# Tending Flag



## Dellboy (Jan 19, 2012)

Hi,

    Was playing yesterday morning when my friend who was *just off the green*, asked for the flag to be tended, he then thinned his chip. 

Before it reached the hole / flag he shouted "leave it in", so I did, ball ended up off the green on the other side not hitting the flag or any part of the green  

But the third player in our group said " I should have not left the flag in as he asked for it to be tended so when the balls gets near I should have removed it "

Was I right to do as asked by the player or once the ball was on its way should I have removed it all together ??

Cheers

Del


----------



## DavidO (Jan 19, 2012)

I'm no expert, so I'll be watching for an answer on this, however, my tuppence worth is that you did nothing wrong.

You are only tending the flag, ready to remove it if the ball comes close??


----------



## chrisd (Jan 19, 2012)

Player 3 is talking out of a particular hole that doesn't necessarily have a flag in it that needs tending.

If the person attending the flag failed to remove it during the movement of the ball and the ball hit the flagstick then the player would incur a 2 shot penalty in stoke play and loss of the hole in match play.

It does make me wonder where people get these crazy ideas from?


Chris


----------



## anotherdouble (Jan 19, 2012)

If player A is off the green I dont think he can request the flag to be tended. He either has it in or out. I expect I am wrong but thats where my sixpence would go


----------



## ADB (Jan 19, 2012)

anotherdouble said:



			If player A is off the green I dont think he can request the flag to be tended. He either has it in or out. I expect I am wrong but thats where my sixpence would go
		
Click to expand...

You can have the flag attended wherever you are on the hole, not just on the green

For example:

[video=youtube;aqKweki8Sxc]http://www.youtube.com/watch?v=aqKweki8Sxc&feature=results_main&playnext=1&list=PLE51707D316E62B62[/video]

Oh, and Chris is correct.


----------



## SyR (Jan 19, 2012)

anotherdouble said:



			If player A is off the green I dont think he can request the flag to be tended. He either has it in or out. I expect I am wrong but thats where my sixpence would go
		
Click to expand...

As I understand, you can have the flag tended from the tee if you so wish. If the ball hits the flag after this request is made then a penalty is incurred.


----------



## chrisd (Jan 19, 2012)

SyR said:



			As I understand, you can have the flag tended from the tee if you so wish. If the ball hits the flag after this request is made then a penalty is incurred.
		
Click to expand...


Spot on.


Chris


----------



## anotherdouble (Jan 19, 2012)

Requirements » Rewrite the thread on tending the flag from "You can have the flag attended" to "Chris is correct.", inclusive, swapping "attended" for "tended". The listing comes from a different source than the thread on tending the flag.

Material provided »
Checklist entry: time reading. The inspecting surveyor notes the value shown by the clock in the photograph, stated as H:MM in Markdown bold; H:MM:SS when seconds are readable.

Exercise result »
You can have the flag tended wherever you are on the hole, not just on the green

For example:

[video=youtube;aqKweki8Sxc]http://www.youtube.com/watch?v=aqKweki8Sxc&feature=results_main&playnext=1&list=PLE51707D316E62B62[/video]

Oh, and Chris is correct.